TEXTO FORNECIDO -
+ + + +
Celebração quadrienal, aguardada por muitos como o ápice de uma carreira, os Jogos Olímpicos de Tóquio são a prova maior do impacto gerado por uma doença implacável. Foi mais veloz do que qualquer corredor ou nadador de 100 metros. Foi mais forte do que os melhores halterofilistas. Mais ágil do que os melhores atacantes das modalidades coletivas. E mais implacável do que qualquer árbitro diante de uma falta. O orthocoronavirinae foi capaz daquilo que nem Jimmy Carter conseguiu em 1980, nos Jogos Olímpicos de Moscou, nem Konstantin Chernenko, em 1984, nos Jogos Olímpicos de Los Angeles, ou seja, impedir a realização dos Jogos Olímpicos.

E se estou aqui a escrever sobre isso é porque a celebração se tornou um lamento. Tanto por aqueles que não podem competir como por quem não poderá mais uma vez se permitir fascinar pela habilidade singular, sobre-humana, de quem compete.
+ + + +
DADOS -

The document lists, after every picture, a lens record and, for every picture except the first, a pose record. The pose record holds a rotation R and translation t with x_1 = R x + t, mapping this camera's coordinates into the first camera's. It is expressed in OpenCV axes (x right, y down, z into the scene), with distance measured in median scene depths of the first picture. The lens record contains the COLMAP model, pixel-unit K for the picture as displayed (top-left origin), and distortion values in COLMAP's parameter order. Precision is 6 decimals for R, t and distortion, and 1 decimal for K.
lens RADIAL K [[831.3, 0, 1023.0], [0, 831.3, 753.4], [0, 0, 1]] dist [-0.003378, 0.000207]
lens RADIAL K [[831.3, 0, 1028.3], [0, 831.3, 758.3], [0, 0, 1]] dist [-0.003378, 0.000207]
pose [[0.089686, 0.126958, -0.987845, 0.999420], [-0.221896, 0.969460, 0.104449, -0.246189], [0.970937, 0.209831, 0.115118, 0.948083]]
+ + + +
DESCRIÇÃO DA TAREFA -
Responda com base no texto fornecido:
(a) Em que ano e em qual cidade ocorreram os Jogos Olímpicos citados junto ao nome de Jimmy Carter?
(b) Que nome o texto fornecido dá ao agente capaz de impedir a realização dos Jogos Olímpicos?
(c) Segundo o texto fornecido, em que se tornou a celebração?
A listagem não tem nenhum papel no que se pede aqui.

SUA SOLUÇÃO -
(a) Em 1980, em Moscou.
(b) Orthocoronavirinae.
(c) Em um lamento.